• **Written task**
Pictures stay out; everything else in the entries below is to be duplicated exactly.

• **Supplied data**
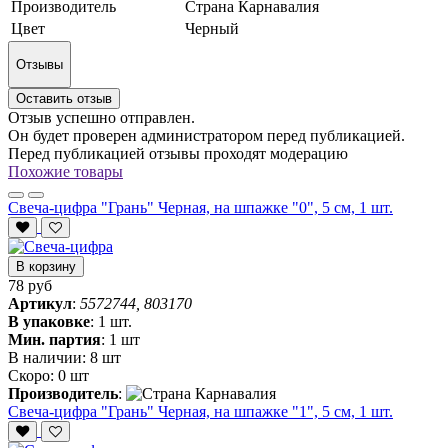
Производитель
Страна Карнавалия
Цвет
Черный
Отзывы
Оставить отзыв
Отзыв успешно отправлен.
Он будет проверен администратором перед публикацией.
Перед публикацией отзывы проходят модерацию
Похожие товары
Свеча-цифра "‎Грань" Черная, на шпажке "0", 5 см, 1 шт.
В корзину
78 руб
Артикул
:
5572744, 803170
В упаковке
:
1 шт.
Мин. партия
:
1 шт
В наличии:
8 шт
Скоро:
0 шт
Производитель
:
Свеча-цифра "‎Грань" Черная, на шпажке "1", 5 см, 1 шт.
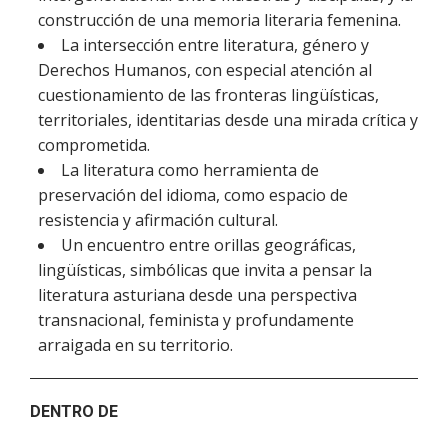
construcción de una memoria literaria femenina.
La intersección entre literatura, género y
Derechos Humanos, con especial atención al
cuestionamiento de las fronteras lingüísticas,
territoriales, identitarias desde una mirada crítica y
comprometida.
La literatura como herramienta de
preservación del idioma, como espacio de
resistencia y afirmación cultural.
Un encuentro entre orillas geográficas,
lingüísticas, simbólicas que invita a pensar la
literatura asturiana desde una perspectiva
transnacional, feminista y profundamente
arraigada en su territorio.
DENTRO DE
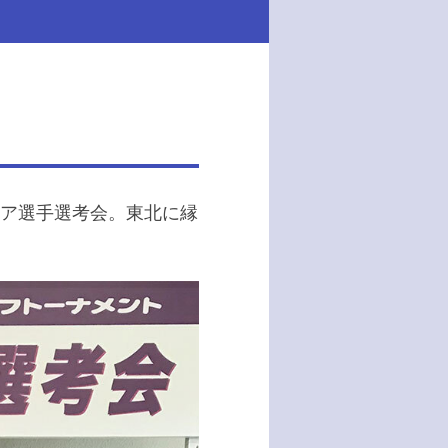
ュア選手選考会。東北に縁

• **Solution below**
Производитель
Страна Карнавалия
Цвет
Черный
Отзывы
Оставить отзыв
Отзыв успешно отправлен.
Он будет проверен администратором перед публикацией.
Перед публикацией отзывы проходят модерацию
Похожие товары
Свеча-цифра "‎Грань" Черная, на шпажке "0", 5 см, 1 шт.
В корзину
78 руб
Артикул
:
5572744, 803170
В упаковке
:
1 шт.
Мин. партия
:
1 шт
В наличии:
8 шт
Скоро:
0 шт
Производитель
:
Свеча-цифра "‎Грань" Черная, на шпажке "1", 5 см, 1 шт.
construcción de una memoria literaria femenina.
La intersección entre literatura, género y
Derechos Humanos, con especial atención al
cuestionamiento de las fronteras lingüísticas,
territoriales, identitarias desde una mirada crítica y
comprometida.
La literatura como herramienta de
preservación del idioma, como espacio de
resistencia y afirmación cultural.
Un encuentro entre orillas geográficas,
lingüísticas, simbólicas que invita a pensar la
literatura asturiana desde una perspectiva
transnacional, feminista y profundamente
arraigada en su territorio.
DENTRO DE
ュア選手選考会。東北に縁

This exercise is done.